Using the PeCan-seq article, explain in one to three sentences why targeted sequencing tests for childhood cancers have drawn little commercial investment.

### Given passage:
* * * * * * *

NEW YORK – Researchers at St. Jude Children's Research Hospital have developed a non-invasive comprehensive genomic profiling assay designed specifically for pediatric cancers, publishing results of an initial validation study in Nature Leukemia earlier this month.
The test, which they dubbed PeCan-seq, relies on deep sequencing across 357 genes using a DNA capture panel for de novo detection of chromosomal copy number aberrations and single-gene variants.
Analyzing results in 233 children with hematologic, solid tumor, and brain cancers, researchers concluded that the method shows promise as a non-invasive augmentation of tumor tissue-based diagnostics, as well as a platform for disease monitoring.
Charles Mullighan, the study's senior author and deputy director of St. Jude's Comprehensive Cancer Center, said that pediatric cancers tend to have lower mutational burden and more heterogeneous genomic features than adult tumors. As such, genomic diagnoses require methods and tools specifically tailored to address these challenges.
Despite this, the larger field of genomic diagnostics has not seen significant investment, at least commercially, in advancing targeted sequencing tests specific to childhood cancers.
Mullighan said that part of the reason for that is that pediatric cancers make up a much smaller group than other disease areas, and are thus a less-attractive commercial target. The above-mentioned biological complications could also play a role.
He and his colleagues view PeCan-seq as having several unique and valuable features, including a small sample requirement of only 1 ml of plasma, the ability to detect diverse classes of genomic alteration, including structural variants, and relative cost-effectiveness compared to whole-genome or exome sequencing, which have been St. Jude's standard in recent years, but aren't standard practice across the community.
In their study the St. Jude team set out to test the approach across hematologic cancers, solid tumors, and brain cancers, aiming to evaluate PeCan-seq both for its ability to detect relevant mutations in cell-free DNA at a similar rate to tissue sequencing, and as a way to monitor hematologic cancers in kids.
"Moving more and more towards less-invasive procedures is really attractive for all three tumor types," Mullighan said.
In solid and brain tumors, sampling a tumor can be difficult and resulting tissue specimens can be scarce. Even in blood cancers there is often a need to acquire primary tissue from the bone marrow, which involves invasive procedures under anesthesia and associated complications, from which it would be nice to spare children.
"Going into this, we were very interested to see whether a cell-free assay would capture the diversity that we see in pediatric cancer," Mullighan said.
What they found in the study was that PeCan-seq could detect circulating tumor DNA most sensitively in blood cancers. It picked up alterations in all 144 patients with hematologic cancers, with the resulting genomic profiling showing high concordance with patients' matched tumor samples.
Overall, the capture panel covered 81 percent of clinically important variants present in the tumor samples, authors wrote.
The test was not nearly as effective in solid tumors, where it only picked up somatic mutations in half of a group of 38 kids. For brain cancer, the test only picked up mutated DNA in 1 of 18 children.
Solid tumor successes included children with EWSR1 fusion-positive Ewing sarcoma, liver tumors, osteosarcomas, neuroblastoma, Wilms tumors, and alveolar rhabdomyosarcoma.

* * * * * * *

### Information provided:
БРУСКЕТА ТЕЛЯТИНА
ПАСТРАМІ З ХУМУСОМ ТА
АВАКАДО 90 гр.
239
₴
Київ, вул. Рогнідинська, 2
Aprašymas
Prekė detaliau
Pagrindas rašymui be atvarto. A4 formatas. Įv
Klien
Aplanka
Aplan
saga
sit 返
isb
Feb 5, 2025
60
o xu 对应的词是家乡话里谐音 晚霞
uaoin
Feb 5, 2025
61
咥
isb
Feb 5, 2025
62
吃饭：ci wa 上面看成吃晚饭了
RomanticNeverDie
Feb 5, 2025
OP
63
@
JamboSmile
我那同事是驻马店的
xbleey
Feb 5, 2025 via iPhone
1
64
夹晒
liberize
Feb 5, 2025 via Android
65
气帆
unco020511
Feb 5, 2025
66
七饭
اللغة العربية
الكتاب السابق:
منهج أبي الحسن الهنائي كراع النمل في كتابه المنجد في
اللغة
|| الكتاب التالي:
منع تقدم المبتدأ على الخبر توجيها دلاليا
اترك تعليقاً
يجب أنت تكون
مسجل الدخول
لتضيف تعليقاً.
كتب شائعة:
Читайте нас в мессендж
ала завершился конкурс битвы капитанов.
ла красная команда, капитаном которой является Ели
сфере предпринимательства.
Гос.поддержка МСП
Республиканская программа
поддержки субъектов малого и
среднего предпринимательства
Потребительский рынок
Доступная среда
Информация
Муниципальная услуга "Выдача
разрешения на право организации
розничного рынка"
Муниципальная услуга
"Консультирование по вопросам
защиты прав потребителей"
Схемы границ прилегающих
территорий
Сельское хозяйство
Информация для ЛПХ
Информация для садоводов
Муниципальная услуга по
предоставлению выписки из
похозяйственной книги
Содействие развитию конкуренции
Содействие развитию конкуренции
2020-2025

* * * * * * *

### Answer section:
Pediatric cancers make up a much smaller group than other disease areas, so they are a less attractive commercial target. Their biological complications, lower mutational burden and more heterogeneous genomic features than adult tumors, could also play a role.